If ODS Graphics is enabled for the previous analysis, GLM also displays three additional plots by default:
an interaction plot for the effects of disease and drug
a mean plot of the drug LS-means
a plot of the adjusted pairwise differences and their significance levels
The following statements reproduce the previous analysis with ODS Graphics enabled. Additionally, the PLOTS=MEANPLOT(CL) option specifies that confidence limits for the LS-means should also be displayed in the mean plot. The graphical results are shown in Output 42.3.5 through Output 42.3.7.

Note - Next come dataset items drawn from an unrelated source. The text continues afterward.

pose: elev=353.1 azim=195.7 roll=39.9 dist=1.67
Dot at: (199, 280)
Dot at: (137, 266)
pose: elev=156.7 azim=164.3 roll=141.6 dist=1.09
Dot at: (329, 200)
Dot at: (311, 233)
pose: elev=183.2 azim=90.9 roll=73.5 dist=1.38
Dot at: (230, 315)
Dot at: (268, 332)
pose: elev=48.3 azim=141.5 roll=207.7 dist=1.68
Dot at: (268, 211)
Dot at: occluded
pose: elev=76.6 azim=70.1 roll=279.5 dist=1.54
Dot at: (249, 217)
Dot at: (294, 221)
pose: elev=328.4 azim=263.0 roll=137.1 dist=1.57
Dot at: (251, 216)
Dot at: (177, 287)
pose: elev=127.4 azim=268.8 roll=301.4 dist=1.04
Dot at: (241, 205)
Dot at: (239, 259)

ods graphics on; proc glm plot=meanplot(cl); class drug disease; model y=drug disease drug*disease; lsmeans drug / pdiff=all adjust=tukey; run; ods graphics off;
The significance of the drug differences is difficult to discern in the original data, as displayed in Output 42.3.5, but the plot of just the LS-means and their individual confidence limits in Output 42.3.6 makes it clearer. Finally, Output 42.3.7 indicates conclusively that the significance of the effect of drug is due to the difference between the two drug pairs (1, 2) and (3, 4).